The new flagship location, set to open this summer in Glendale, Calif., features a unique kitchen setup with none of the cooking done in the back-of-house. Instead, food is prepped in the back, moved to a middle corridor with a two-way refrigerator that opens from the back and front and taken out by chefs in the front-of-house to cook on 20 feet of open-fire gas grilling.

“It’s kind of an odd setup because, in most restaurants, all the cooking is done in the back kitchen, and the front is just for retail and counter space,” says Gevik Baghdassarian, co-owner of Massis Kabob. “Well, we actually do all the cooking in the front. So when a customer walks in, they see the grill.
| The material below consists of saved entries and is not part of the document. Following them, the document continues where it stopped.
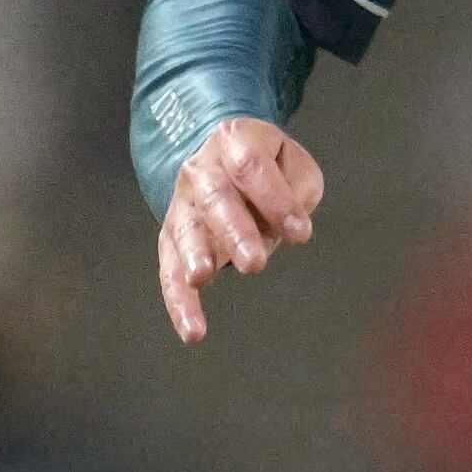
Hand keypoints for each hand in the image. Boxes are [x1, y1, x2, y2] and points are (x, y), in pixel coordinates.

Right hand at [158, 117, 322, 342]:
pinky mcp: (171, 238)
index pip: (252, 166)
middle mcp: (201, 170)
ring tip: (202, 279)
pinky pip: (170, 270)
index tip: (301, 234)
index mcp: (234, 140)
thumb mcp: (294, 165)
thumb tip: (286, 228)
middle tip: (254, 263)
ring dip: (194, 256)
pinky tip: (193, 331)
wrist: (222, 156)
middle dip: (234, 231)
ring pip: (185, 231)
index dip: (275, 199)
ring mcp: (183, 204)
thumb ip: (295, 189)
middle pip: (215, 198)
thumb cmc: (269, 166)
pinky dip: (180, 302)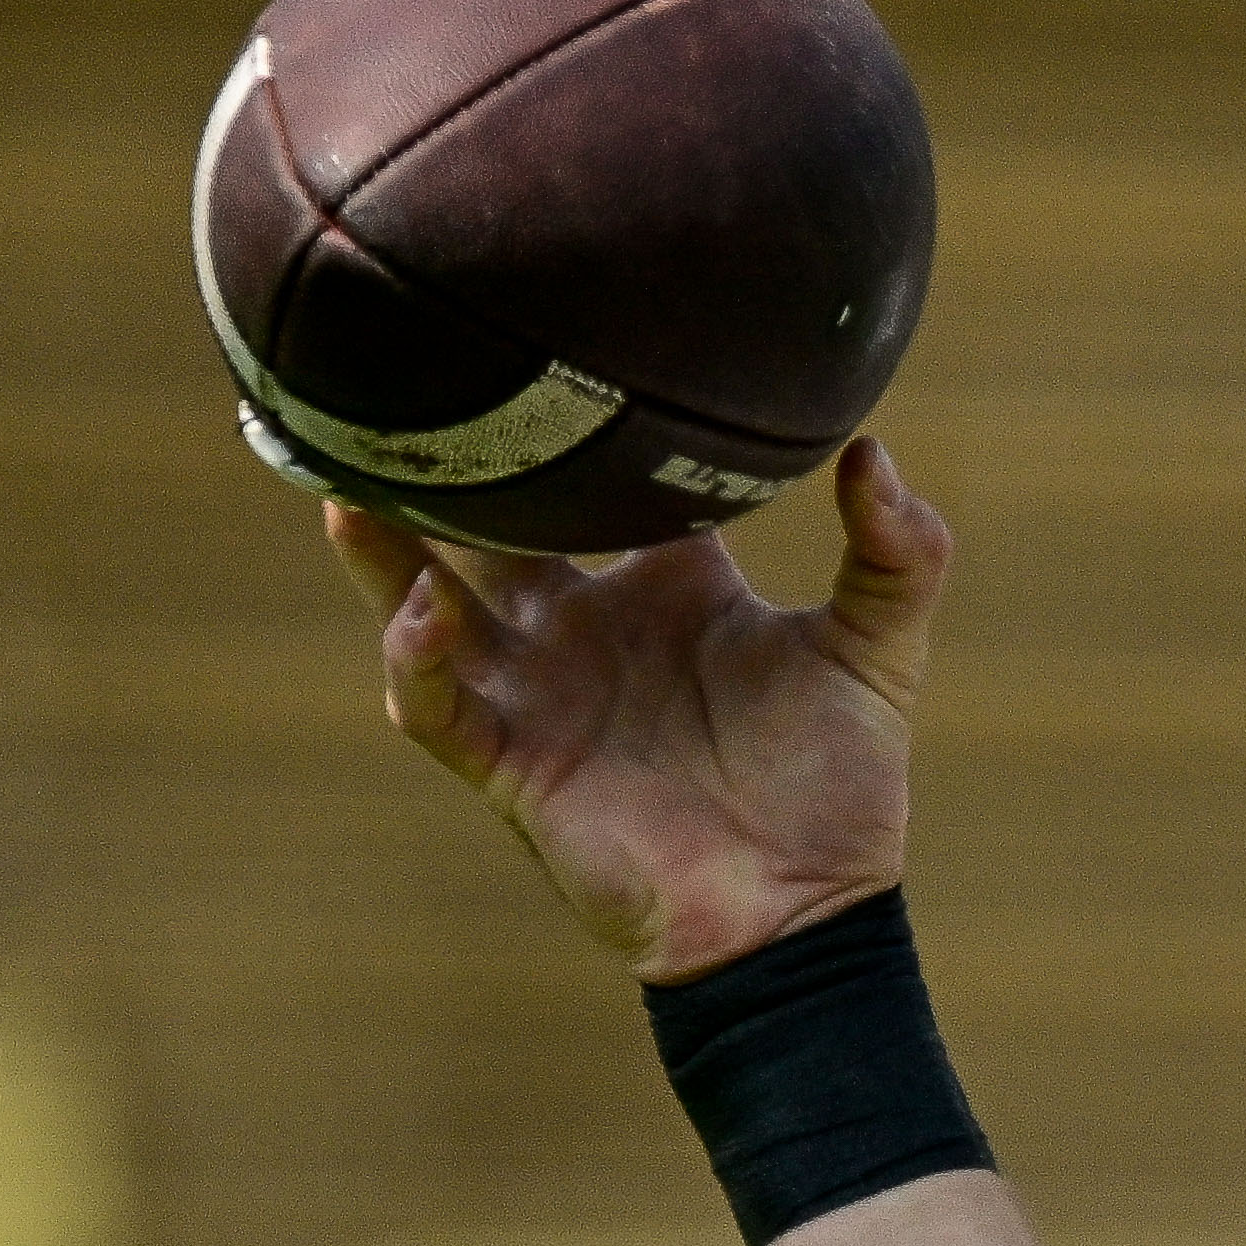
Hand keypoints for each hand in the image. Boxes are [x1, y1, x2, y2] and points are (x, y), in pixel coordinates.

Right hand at [321, 437, 945, 978]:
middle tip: (394, 386)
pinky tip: (422, 613)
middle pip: (486, 524)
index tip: (542, 334)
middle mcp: (584, 622)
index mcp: (664, 583)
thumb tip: (872, 450)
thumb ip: (898, 556)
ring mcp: (539, 690)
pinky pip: (437, 703)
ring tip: (348, 482)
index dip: (568, 420)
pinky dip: (417, 659)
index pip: (599, 477)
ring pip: (428, 599)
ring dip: (384, 549)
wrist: (808, 911)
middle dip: (439, 467)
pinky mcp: (511, 762)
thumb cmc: (839, 788)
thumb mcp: (877, 657)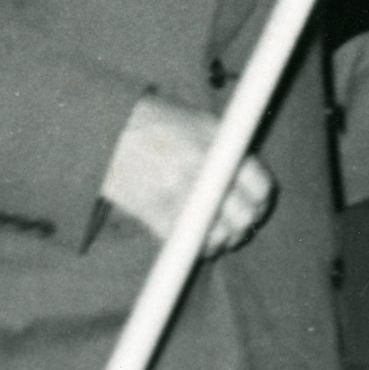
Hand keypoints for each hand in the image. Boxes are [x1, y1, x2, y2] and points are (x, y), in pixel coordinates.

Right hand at [101, 93, 274, 255]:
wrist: (107, 131)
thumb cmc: (155, 122)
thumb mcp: (199, 121)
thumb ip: (227, 147)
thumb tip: (250, 173)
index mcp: (217, 146)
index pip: (259, 185)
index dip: (261, 200)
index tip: (257, 204)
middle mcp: (202, 172)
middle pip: (245, 215)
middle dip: (246, 223)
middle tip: (240, 224)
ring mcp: (180, 195)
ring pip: (221, 235)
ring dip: (225, 240)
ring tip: (220, 235)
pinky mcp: (158, 215)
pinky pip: (191, 244)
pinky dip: (200, 248)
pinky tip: (199, 242)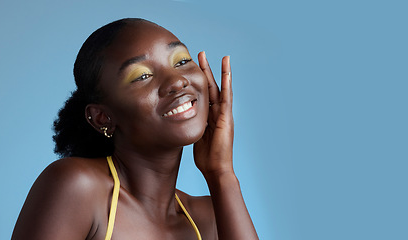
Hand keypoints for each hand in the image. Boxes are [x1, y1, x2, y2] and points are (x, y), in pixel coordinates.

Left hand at [194, 52, 233, 177]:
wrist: (215, 169)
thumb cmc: (205, 156)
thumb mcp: (195, 135)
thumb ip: (192, 124)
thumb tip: (180, 118)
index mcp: (210, 116)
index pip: (204, 94)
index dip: (199, 80)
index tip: (191, 67)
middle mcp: (218, 113)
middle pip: (212, 87)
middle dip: (206, 71)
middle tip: (201, 54)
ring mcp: (224, 115)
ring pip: (222, 89)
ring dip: (221, 72)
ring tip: (222, 57)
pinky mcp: (226, 118)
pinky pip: (227, 98)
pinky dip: (228, 84)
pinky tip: (227, 71)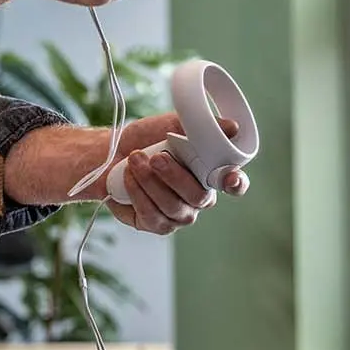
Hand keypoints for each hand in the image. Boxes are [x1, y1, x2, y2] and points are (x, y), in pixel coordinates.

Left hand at [77, 112, 250, 234]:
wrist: (113, 151)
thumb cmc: (147, 139)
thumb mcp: (171, 125)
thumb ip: (200, 126)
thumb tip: (232, 127)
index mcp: (209, 173)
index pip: (234, 184)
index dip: (236, 183)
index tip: (230, 178)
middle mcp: (198, 197)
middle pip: (198, 197)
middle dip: (175, 176)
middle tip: (156, 158)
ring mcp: (178, 214)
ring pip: (172, 207)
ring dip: (150, 182)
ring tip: (134, 159)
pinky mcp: (156, 224)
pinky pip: (151, 215)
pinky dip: (138, 193)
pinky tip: (129, 176)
This is something we’ve always done, but post-COVID it’s been a real interest to customers because you never lose sight of the food you’re ordering.”

The design also is more efficient and streamlined, he says. The center refrigerator has stainless steel doors in the front and see-through glass doors in the back, giving back-of-house staff a clear view of what items need to be restocked without having to open the doors and lose temperature.

The setup also reduces the need for back-of-house employees to come to the front and vice versa, creating a more streamlined operation, says Baghdassarian. For taking orders, the store will use a digital display system that populates from the POS, showing staff which orders need to be prepared and nixing the need to run tickets.

As for the 20-foot cookline, it’s made up of two six-foot kebob broilers, a gyro machine, a fryer for falafel and french fries and a three-foot griddle for fish dishes.

The new location, at the corner of Colorado Boulevard and Glendale Avenue, will boast 150 seats in the indoor dining area and outdoor patio. While it won’t have a drive-thru, as Baghdassarian says they’re hard to get approved in Los Angeles County, the location will feature mobile order parking spots, allowing the brand to grow its curbside and delivery business.